[[ INPUT MATERIAL open ]]

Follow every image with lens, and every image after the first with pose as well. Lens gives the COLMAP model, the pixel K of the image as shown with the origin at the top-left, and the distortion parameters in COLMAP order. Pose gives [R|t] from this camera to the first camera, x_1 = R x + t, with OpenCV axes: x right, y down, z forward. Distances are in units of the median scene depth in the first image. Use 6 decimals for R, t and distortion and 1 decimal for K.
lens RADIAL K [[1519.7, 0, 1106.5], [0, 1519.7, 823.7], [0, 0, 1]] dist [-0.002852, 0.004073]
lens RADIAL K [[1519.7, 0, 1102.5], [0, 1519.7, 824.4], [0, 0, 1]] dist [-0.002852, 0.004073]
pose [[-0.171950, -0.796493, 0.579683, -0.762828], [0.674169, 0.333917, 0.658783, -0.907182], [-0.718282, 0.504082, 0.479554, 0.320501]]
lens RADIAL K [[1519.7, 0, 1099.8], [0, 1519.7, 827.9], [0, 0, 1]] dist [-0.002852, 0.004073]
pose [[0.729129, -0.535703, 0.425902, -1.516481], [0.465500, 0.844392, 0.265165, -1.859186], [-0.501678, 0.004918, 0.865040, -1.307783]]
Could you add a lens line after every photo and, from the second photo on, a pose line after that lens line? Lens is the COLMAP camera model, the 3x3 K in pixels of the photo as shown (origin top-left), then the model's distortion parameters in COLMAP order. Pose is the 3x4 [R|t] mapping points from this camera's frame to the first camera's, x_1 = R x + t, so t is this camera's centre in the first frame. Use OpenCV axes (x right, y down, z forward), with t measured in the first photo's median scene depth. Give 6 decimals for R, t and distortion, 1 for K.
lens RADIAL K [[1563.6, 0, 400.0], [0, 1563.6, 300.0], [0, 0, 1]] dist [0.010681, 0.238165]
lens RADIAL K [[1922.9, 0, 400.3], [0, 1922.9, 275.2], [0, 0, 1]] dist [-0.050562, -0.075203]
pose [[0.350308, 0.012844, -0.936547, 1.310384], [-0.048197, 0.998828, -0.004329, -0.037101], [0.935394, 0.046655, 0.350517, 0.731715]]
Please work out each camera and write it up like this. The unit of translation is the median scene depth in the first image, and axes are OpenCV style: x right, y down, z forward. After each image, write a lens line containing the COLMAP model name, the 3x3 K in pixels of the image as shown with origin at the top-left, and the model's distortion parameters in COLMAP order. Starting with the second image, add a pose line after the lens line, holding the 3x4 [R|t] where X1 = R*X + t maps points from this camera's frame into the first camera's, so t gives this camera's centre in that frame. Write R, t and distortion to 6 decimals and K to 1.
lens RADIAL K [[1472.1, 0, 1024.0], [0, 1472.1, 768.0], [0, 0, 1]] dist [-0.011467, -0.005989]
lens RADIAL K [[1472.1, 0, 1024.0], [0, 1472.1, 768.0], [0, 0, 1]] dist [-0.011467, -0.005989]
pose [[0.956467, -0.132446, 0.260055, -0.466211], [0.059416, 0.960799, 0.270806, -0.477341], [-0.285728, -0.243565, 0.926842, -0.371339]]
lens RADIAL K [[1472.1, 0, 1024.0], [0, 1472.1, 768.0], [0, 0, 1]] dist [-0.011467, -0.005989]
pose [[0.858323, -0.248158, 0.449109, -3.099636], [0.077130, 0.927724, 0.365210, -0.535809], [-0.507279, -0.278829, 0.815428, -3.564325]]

[[ INPUT MATERIAL closed ]]

- **TASK OBJECTIVE**:
Please copy the material above word for word, keeping every line in its original order.

- **RESULT FOR THIS EXERCISE**:
Follow every image with lens, and every image after the first with pose as well. Lens gives the COLMAP model, the pixel K of the image as shown with the origin at the top-left, and the distortion parameters in COLMAP order. Pose gives [R|t] from this camera to the first camera, x_1 = R x + t, with OpenCV axes: x right, y down, z forward. Distances are in units of the median scene depth in the first image. Use 6 decimals for R, t and distortion and 1 decimal for K.
lens RADIAL K [[1519.7, 0, 1106.5], [0, 1519.7, 823.7], [0, 0, 1]] dist [-0.002852, 0.004073]
lens RADIAL K [[1519.7, 0, 1102.5], [0, 1519.7, 824.4], [0, 0, 1]] dist [-0.002852, 0.004073]
pose [[-0.171950, -0.796493, 0.579683, -0.762828], [0.674169, 0.333917, 0.658783, -0.907182], [-0.718282, 0.504082, 0.479554, 0.320501]]
lens RADIAL K [[1519.7, 0, 1099.8], [0, 1519.7, 827.9], [0, 0, 1]] dist [-0.002852, 0.004073]
pose [[0.729129, -0.535703, 0.425902, -1.516481], [0.465500, 0.844392, 0.265165, -1.859186], [-0.501678, 0.004918, 0.865040, -1.307783]]
Could you add a lens line after every photo and, from the second photo on, a pose line after that lens line? Lens is the COLMAP camera model, the 3x3 K in pixels of the photo as shown (origin top-left), then the model's distortion parameters in COLMAP order. Pose is the 3x4 [R|t] mapping points from this camera's frame to the first camera's, x_1 = R x + t, so t is this camera's centre in the first frame. Use OpenCV axes (x right, y down, z forward), with t measured in the first photo's median scene depth. Give 6 decimals for R, t and distortion, 1 for K.
lens RADIAL K [[1563.6, 0, 400.0], [0, 1563.6, 300.0], [0, 0, 1]] dist [0.010681, 0.238165]
lens RADIAL K [[1922.9, 0, 400.3], [0, 1922.9, 275.2], [0, 0, 1]] dist [-0.050562, -0.075203]
pose [[0.350308, 0.012844, -0.936547, 1.310384], [-0.048197, 0.998828, -0.004329, -0.037101], [0.935394, 0.046655, 0.350517, 0.731715]]
Please work out each camera and write it up like this. The unit of translation is the median scene depth in the first image, and axes are OpenCV style: x right, y down, z forward. After each image, write a lens line containing the COLMAP model name, the 3x3 K in pixels of the image as shown with origin at the top-left, and the model's distortion parameters in COLMAP order. Starting with the second image, add a pose line after the lens line, holding the 3x4 [R|t] where X1 = R*X + t maps points from this camera's frame into the first camera's, so t gives this camera's centre in that frame. Write R, t and distortion to 6 decimals and K to 1.
lens RADIAL K [[1472.1, 0, 1024.0], [0, 1472.1, 768.0], [0, 0, 1]] dist [-0.011467, -0.005989]
lens RADIAL K [[1472.1, 0, 1024.0], [0, 1472.1, 768.0], [0, 0, 1]] dist [-0.011467, -0.005989]
pose [[0.956467, -0.132446, 0.260055, -0.466211], [0.059416, 0.960799, 0.270806, -0.477341], [-0.285728, -0.243565, 0.926842, -0.371339]]
lens RADIAL K [[1472.1, 0, 1024.0], [0, 1472.1, 768.0], [0, 0, 1]] dist [-0.011467, -0.005989]
pose [[0.858323, -0.248158, 0.449109, -3.099636], [0.077130, 0.927724, 0.365210, -0.535809], [-0.507279, -0.278829, 0.815428, -3.564325]]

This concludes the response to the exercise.